Cars would include cameras that ‘read’ the limits displayed on road signs
- The technology would then automatically apply the car’s brakes
- Transport Secretary Patrick McLoughlin is said to have ‘erupted’
- Has been asked by the EC for his views, but he has told his officials to block the moves
Drivers face having their cars fitted with devices that slam on the brakes if they go over the speed limit, under draconian new road safety measures being drawn up by officials in Brussels.
All new cars would have to include camera systems that ‘read’ the limits displayed on road signs and automatically apply the brakes.
And vehicles already on the road could even be sent back to garages to be fitted with the ‘Big Brother’ technology, meaning that no car in the UK would be allowed to travel faster than 70mph – the speed limit on motorways.
All new cars would have to include camera systems that ‘read’ the limits displayed on road signs and automatically apply the brakes
Transport Secretary Patrick McLoughlin is said to have ‘erupted’ when the proposals landed on his desk and has told his officials to block the moves.
He has been asked by the European Commission for his views ahead of the publication of formal proposals this autumn.
The EC’s Mobility and Transport Department hopes to roll out the ‘Intelligent Speed Adaptation’ technology (ISA) as part of a new road safety programme, which aims to slash the death toll from traffic accidents by a third by 2020.
Every year, more than 30,000 people die on the roads in EU countries and a shocking 1.5 million are injured, of whom 120,000 are left permanently disabled.
Mr McLoughlin has stressed to officials that the UK already has one of the best road safety records in Europe
Experts estimate that 6,000 of those deaths could be prevented if drivers obeyed speed limits.
But Mr McLoughlin has stressed to officials that the UK already has one of the best road safety records in Europe. The number of people killed on our roads fell last year from 1,901 to 1,754 – the lowest figure since records began in 1926. By comparison, 3,645 people died in France and 3,657 in Germany.
The ISA technology works in one of two ways – either through satellites, which communicate limits automatically to cars from databases, or by using cameras to read road signs.
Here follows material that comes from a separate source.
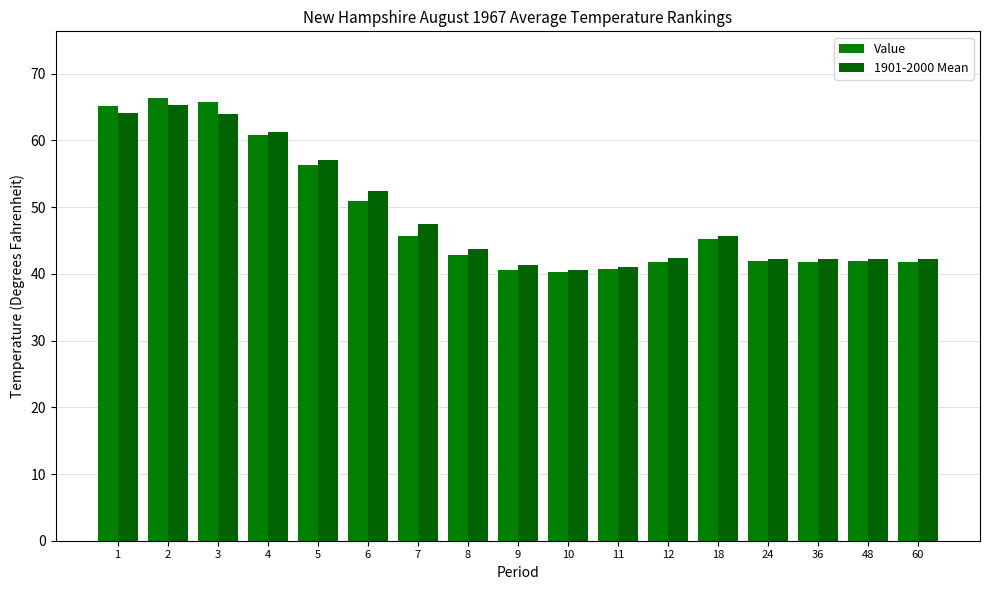

Where is 1901-2000 Mean nearest to the value 52?

6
It then deploys one of three controls to slow drivers: ‘advice’, in which the motorist is simply notified of the speed limit by an alarm, giving them the opportunity to slow down; ‘driver select’, which arrests the car’s speed but gives the driver the option of disabling the device; or ‘mandatory’, which would not let a driver breach the speed limit under any circumstances.
Mr McLoughlin was told by his officials that new vehicles will soon be designed with camera and satellite technology automatically incorporated, making it ‘cheap and easy’ to add speed-control systems.
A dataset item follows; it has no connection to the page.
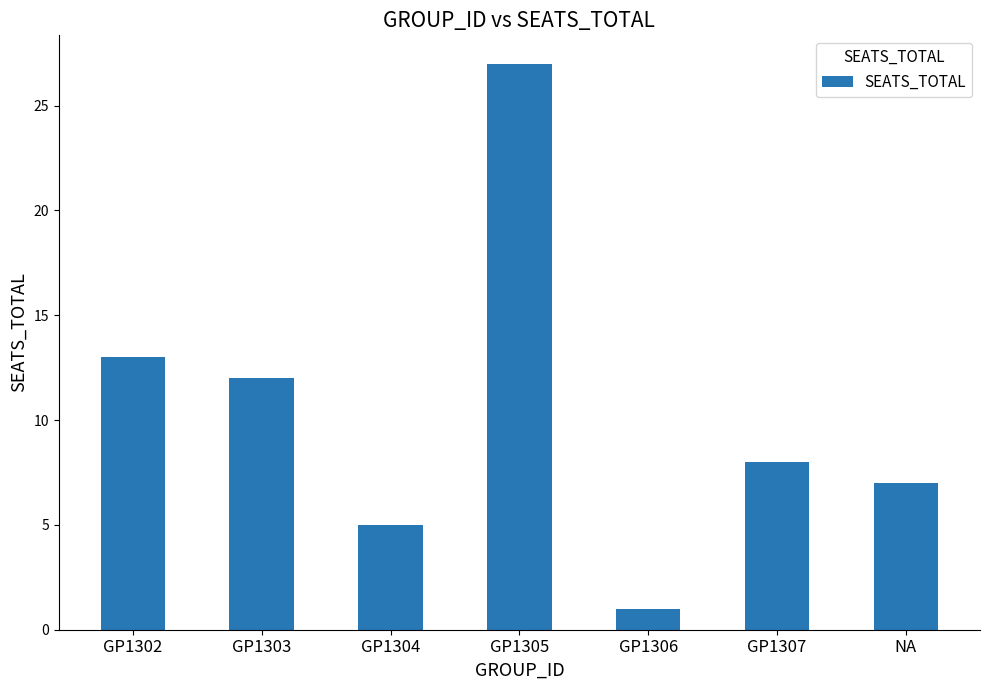

How many series are shown in this chart?

1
Last night, a Government source said Mr McLouglin had instructed officials to block the moves because they were a ‘violation’ of British motorists’ freedom.
The source said: ‘This has Big Brother written all over it and is exactly the sort of thing that gets people’s backs up about Brussels. We are about getting a better deal for Britain, not letting EU bureaucrats encroach further into people’s lives.
‘The Commission wanted his views ahead of plans to publish the proposals this autumn. He made it very clear what those views were.’
No car in the UK would be allowed to travel faster than 70mph – the speed limit on motorways
A spokesman for the AA said at lower speeds the new technology could actually create dangers.
He said: ‘If you were overtaking a tractor and suddenly needed to accelerate to avoid a head-on collision, you would not be able to.’ But he said he would support a system of audible speed alerts.
A spokesman for the EC said: ‘It is part of the Commission’s job – because it has been mandated to do so by member states, including the UK – to look at, promote research into and consult stakeholders about new road-safety technology which might ultimately save lives. This is done in close co-operation with member states and the UK has generally supported such efforts.’
The spokesman added: ‘There is a currently consultation focusing on speed-limiting technology already fitted to HGVs and buses.
‘Taking account of the results, the Commission will publish in the autumn a document by its technical experts which will no doubt refer to ISA among many other things.’